The concept of sustainability has clashed with the traditional world of fashion for a long time. The fashion industry survives by providing its consumers with new trends with a speed that leaves buyers overwhelmed and results in the problem we all know as ‘fast fashion.’ High fashion brands are producing clothes at such a high speed that fashion has reportedly become the world’s second most polluting industry, only beaten by oil. For further context, the textile industry is producing more greenhouse gas emissions than international shipping and aviation combined!
The difference between ethical and sustainable fashion
Many people confuse ‘sustainable fashion’ with ‘ethical fashion.’ Although both are unquestionably linked, sustainability in the fashion industry refers to the impact of the production of clothing on the environment. Luckily, sustainable fashion is now a part of the growing brand and design philosophy and movement towards environmentally-friendly fashion. We have to create a system that can be supported by consumers considering the human impact on the environment and our social responsibility.
Ethical fashion concerns the way clothing is made – where the cotton was grown, how animals were used and how the workers are treated in the factories or fashion houses. Ethical fashion describes everything from the quality of working conditions, the effect on local communities and the positive sustainable impact that the product has on the environment.
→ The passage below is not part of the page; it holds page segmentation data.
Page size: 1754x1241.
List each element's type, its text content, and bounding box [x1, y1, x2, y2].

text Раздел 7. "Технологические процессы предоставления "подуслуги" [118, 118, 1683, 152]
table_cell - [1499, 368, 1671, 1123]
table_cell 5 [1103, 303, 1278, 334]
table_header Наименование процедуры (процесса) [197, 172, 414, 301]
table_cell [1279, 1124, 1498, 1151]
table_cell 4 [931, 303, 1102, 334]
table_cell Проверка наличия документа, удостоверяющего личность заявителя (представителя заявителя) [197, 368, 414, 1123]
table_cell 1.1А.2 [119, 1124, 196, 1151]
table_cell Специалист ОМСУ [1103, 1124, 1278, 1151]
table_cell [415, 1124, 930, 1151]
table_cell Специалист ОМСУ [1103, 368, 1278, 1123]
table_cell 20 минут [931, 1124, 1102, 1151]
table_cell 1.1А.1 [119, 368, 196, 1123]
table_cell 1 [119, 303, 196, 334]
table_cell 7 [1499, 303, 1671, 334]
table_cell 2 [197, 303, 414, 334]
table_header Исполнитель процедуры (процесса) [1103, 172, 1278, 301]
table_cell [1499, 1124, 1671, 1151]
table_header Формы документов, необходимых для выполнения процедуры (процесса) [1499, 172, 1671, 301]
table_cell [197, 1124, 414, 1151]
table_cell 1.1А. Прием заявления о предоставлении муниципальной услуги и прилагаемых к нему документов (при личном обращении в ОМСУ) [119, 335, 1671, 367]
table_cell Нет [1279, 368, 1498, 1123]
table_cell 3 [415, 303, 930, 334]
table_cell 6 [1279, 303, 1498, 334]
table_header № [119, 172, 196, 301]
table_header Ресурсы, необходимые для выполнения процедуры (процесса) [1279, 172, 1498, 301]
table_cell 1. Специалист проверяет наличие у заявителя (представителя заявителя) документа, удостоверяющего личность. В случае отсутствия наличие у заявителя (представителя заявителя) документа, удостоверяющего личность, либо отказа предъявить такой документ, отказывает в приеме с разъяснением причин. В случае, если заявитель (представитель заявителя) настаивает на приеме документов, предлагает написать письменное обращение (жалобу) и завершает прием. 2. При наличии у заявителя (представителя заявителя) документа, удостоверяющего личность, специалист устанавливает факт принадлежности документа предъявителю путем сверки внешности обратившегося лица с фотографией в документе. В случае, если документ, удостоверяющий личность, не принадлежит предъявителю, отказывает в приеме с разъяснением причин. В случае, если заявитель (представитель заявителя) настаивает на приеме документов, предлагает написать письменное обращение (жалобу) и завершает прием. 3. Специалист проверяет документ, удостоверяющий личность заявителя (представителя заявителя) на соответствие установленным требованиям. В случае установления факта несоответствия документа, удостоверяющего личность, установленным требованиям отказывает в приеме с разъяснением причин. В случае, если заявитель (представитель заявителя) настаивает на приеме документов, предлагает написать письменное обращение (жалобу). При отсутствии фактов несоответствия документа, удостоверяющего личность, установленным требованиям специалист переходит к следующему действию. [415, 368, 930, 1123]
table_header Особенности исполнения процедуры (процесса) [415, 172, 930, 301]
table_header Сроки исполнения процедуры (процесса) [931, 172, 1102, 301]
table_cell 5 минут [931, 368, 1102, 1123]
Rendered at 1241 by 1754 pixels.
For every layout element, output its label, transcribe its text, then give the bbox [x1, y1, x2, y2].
How to shop more sustainably
What you can do as a consumer? The answer is very simple – shop from brands that support sustainability. That way, you can follow new trends without supporting the catastrophic impact on the environment and the people involved in the process. You could also shop in one of Sydney’s many vintage and charity shops to buy pre-loved pieces. There are a number of brands acknowledging the issues and adapting their businesses to create change. Buy clothes that not only look good but also make long-term economic sense. These following brands are big on sustainability and 100% fashionable.
Lost Stock Box
The team at Mallzee created Lost Stock. You get at least three items of clothing chosen for you, with a massive 50% discount off that supports workers and prevents waste. Each order supports a worker and their family for a week and their target is to help 100,000 workers and their families. First, you have to select if you want to receive women’s or menswear, then answer a couple of questions about your style. You’ll receive a minimum of three pieces based on your style preferences – these clothes have been stocked by top high street brands and would otherwise be headed for landfill.
Proclaim is an inclusive ethically lingerie line. The founder, Shobha Philips, started Proclaim because she was incredibly tired of never being able to find a “nude” that matched her brown skin tone. The soft fabric is made from 100% post-consumer plastic water bottles. You’ll definitely want to keep Proclaim on your radar!
Spell Byron Bay
Spell is making some of the world’s most beautiful bohemian clothes, and they are also an ethical and sustainable brand. Their 2025 plan is laid out in detail on their website, comprising supply chain transparency, sustainable fibre use and environmentally conscious dye and printing practices. This Byron Bay label also partners with Canopy, an organisation set up to ensure brand’s cellulose-based fibres like viscose, rayon and tencel are not contributing to the deforestation of ancient or endangered forests.
Australian label Dinosaur Design is a great sustainable brand, founded by Louise Olsen and Stephen Ormandy. The team designs and hand makes pieces using low-energy methods from a product derived from a waste material. They have beautiful pieces for your home but also jewellery.